Pandemia empata nova Casa do Benfica em Santarém

Pandemia empata nova Casa do Benfica em Santarém
DESPORTO

Presidente do SL Benfica e recandidato ao cargo esteve na cidade e admitiu atrasos na concretização da obra, que chegou a ser apontada pelo clube para Junho de 2019, muito antes da aparição da Covid-19.

O projecto da nova Casa do Benfica de Santarém já está concluído, depois de terem sido feitas algumas alterações de pormenor, na parte do restaurante, por imposição do delegado de saúde de Santarém. No entanto, não existe ainda uma data prevista para a obra arrancar, nem tão pouco a assinatura do protocolo entre o clube e a Câmara de Santarém, proprietária do espaço no Jardim da Liberdade onde vai ser construída essa infra-estrutura.

O presidente do Sport Lisboa e Benfica, Luís Filipe Vieira, garante que o projecto não está na gaveta e só ainda não está executado e aberto ao público por causa da pandemia de Covid-19. As declarações foram feitas no dia 13 de Outubro, no Teatro Sá da Bandeira, em Santarém, numa sessão de esclarecimento no âmbito da recandidatura de Vieira ao cargo nas eleições marcadas para 30 de Outubro.

Num auditório a meio gás, poucos foram os sócios que se movimentaram para dar o apoio a Luís Filipe Vieira. Cerca de 30 pessoas marcaram presença, mas algumas faziam parte da comitiva do presidente dos encarnados. Nenhum eleito da Câmara Municipal de Santarém marcou presença na sessão.

Álvaro Gaivoto, presidente da Casa do Benfica de Santarém, não perdeu a oportunidade para deixar a mensagem para que as obras arranquem o mais rápido possível. “É uma pena as obras não estarem prontas pelas comemorações dos 60 anos da Casa do Benfica de Santarém”, lamentou. Ainda assim espera que no início de 2021 possa ver “movimentações” nesse sentido.

As obras têm a duração prevista de cerca de quatro meses e um investimento que ronda um milhão de euros, mais 600 mil euros que o inicialmente previsto dadas as alterações feitas ao projecto e ao estado “bastante degradado” em que se encontram as antigas cafetarias do Jardim da Liberdade, actualmente devolutas, referiu o director do departamento das Casas do Benfica, Jorge Jacinto.

O projecto piloto das novas Casas do Benfica, que arrancará em Santarém, terá diversas valências para além de serviços e uma loja ligados ao clube.

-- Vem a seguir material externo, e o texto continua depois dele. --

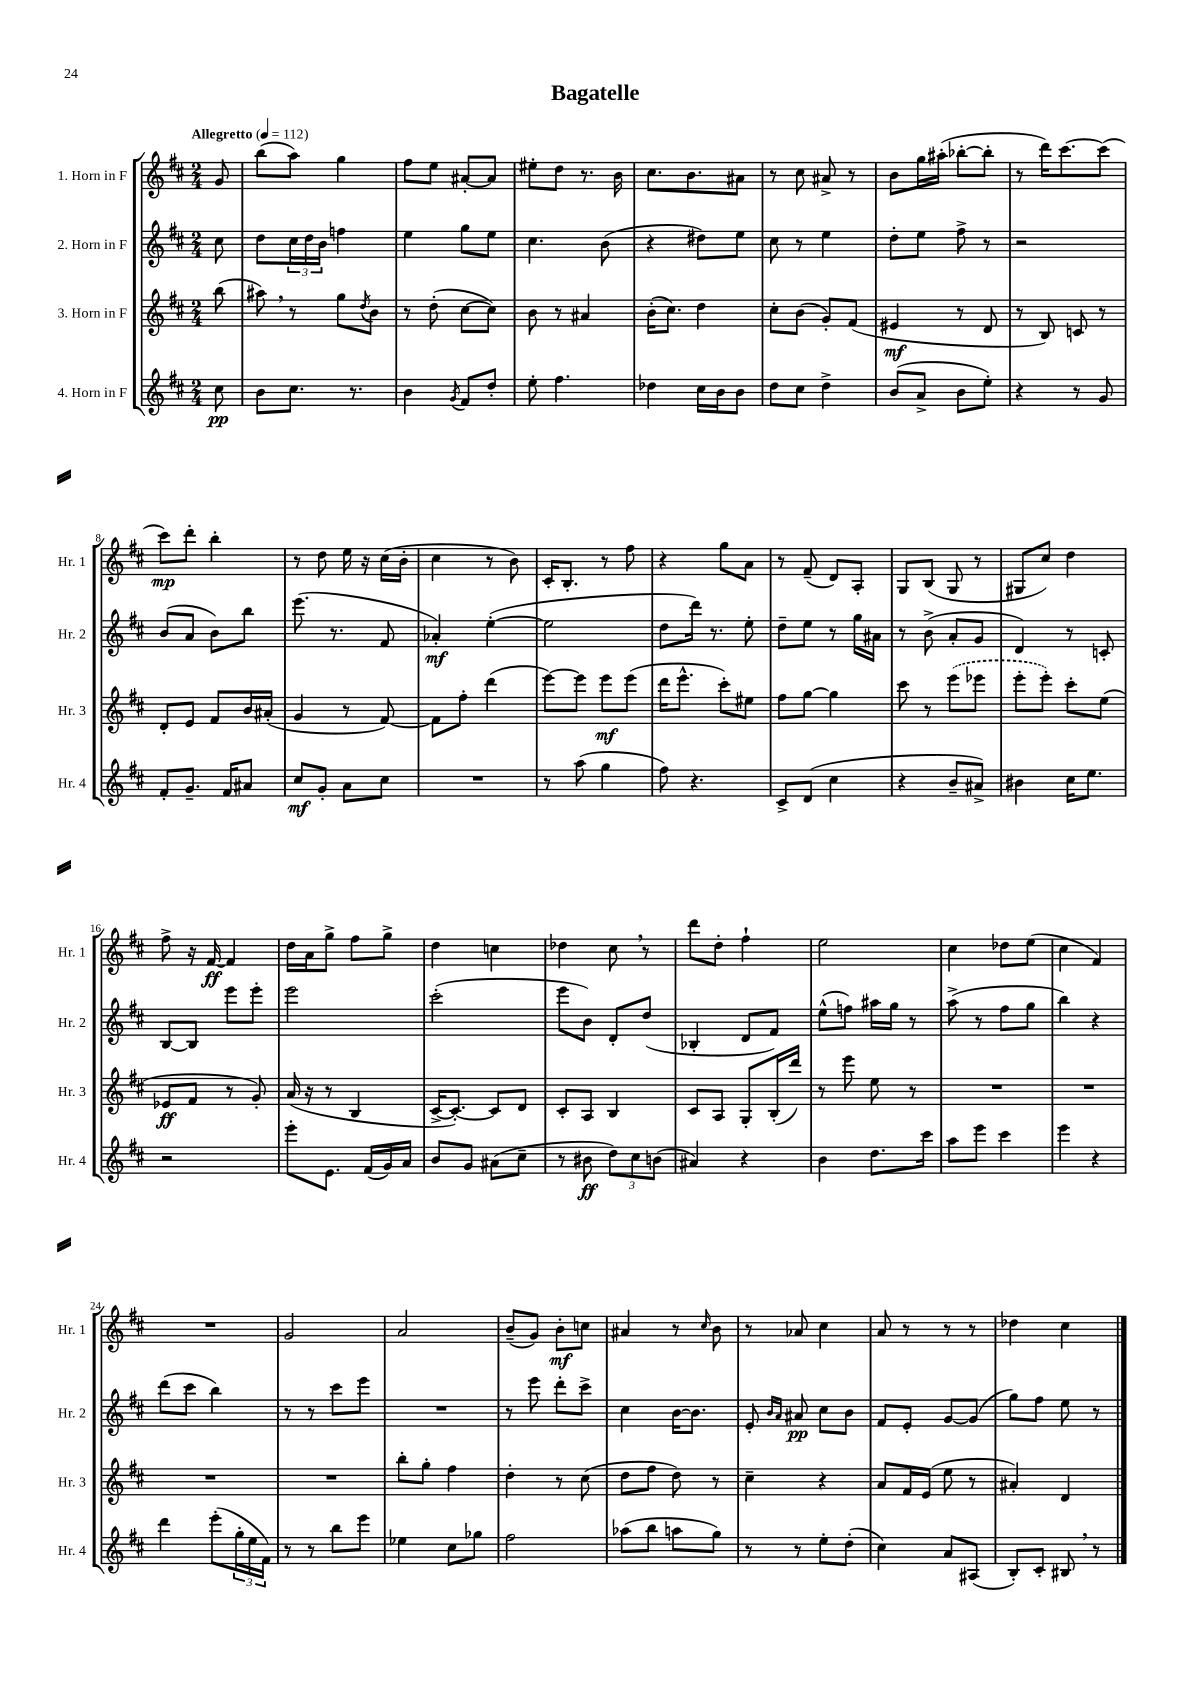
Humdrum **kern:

Vai também ter um restaurante. Estima-se que sejam criados cerca de 40 postos de trabalho.

Assunto não é pacífico entre políticos

Recorde-se que no final de 2018 a Câmara de Santarém deliberou a desafectação do domínio público para o domínio privado do município das cafetarias do Jardim da Liberdade, em Santarém, com a finalidade de as ceder ao Benfica, o que suscitou polémica na assembleia municipal. Tratou-se de um passo administrativo necessário ao desenvolvimento do processo, mas alguns deputados municipais insistiram sobre a necessidade dessa transição e quiseram saber mais alguns contornos do negócio.

Já em Março de 2019 a Associação Mais Santarém – Intervenção Cívica (AMSIC) manifestou-se publicamente contra a intenção do município em ceder as cafetarias do Jardim da Liberdade, alegando que a cedência desses edifícios é “atentatória dos interesses da cidade e dos munícipes”. Entre os argumentos da associação, referia-se que o projecto visa ocupar um espaço dos mais nobres e centrais da cidade, que “não pode ser cedido a um clube nacional e respectivo emblema”.

A contestação continuou em finais de Maio de 2019 quando 32 pessoas lançaram um manifesto em que apelavam ao presidente da Câmara de Santarém que repensasse a sua posição e que procurasse um destino mais abrangente para aqueles espaços. O documento não contestava o projecto em si mas a sua localização, por se tratar de um espaço nobre da cidade que, na óptica dos subscritores, não deve ser usado para “fins clubísticos que possam dividir e condicionar a sua frequência a parte da população do concelho”.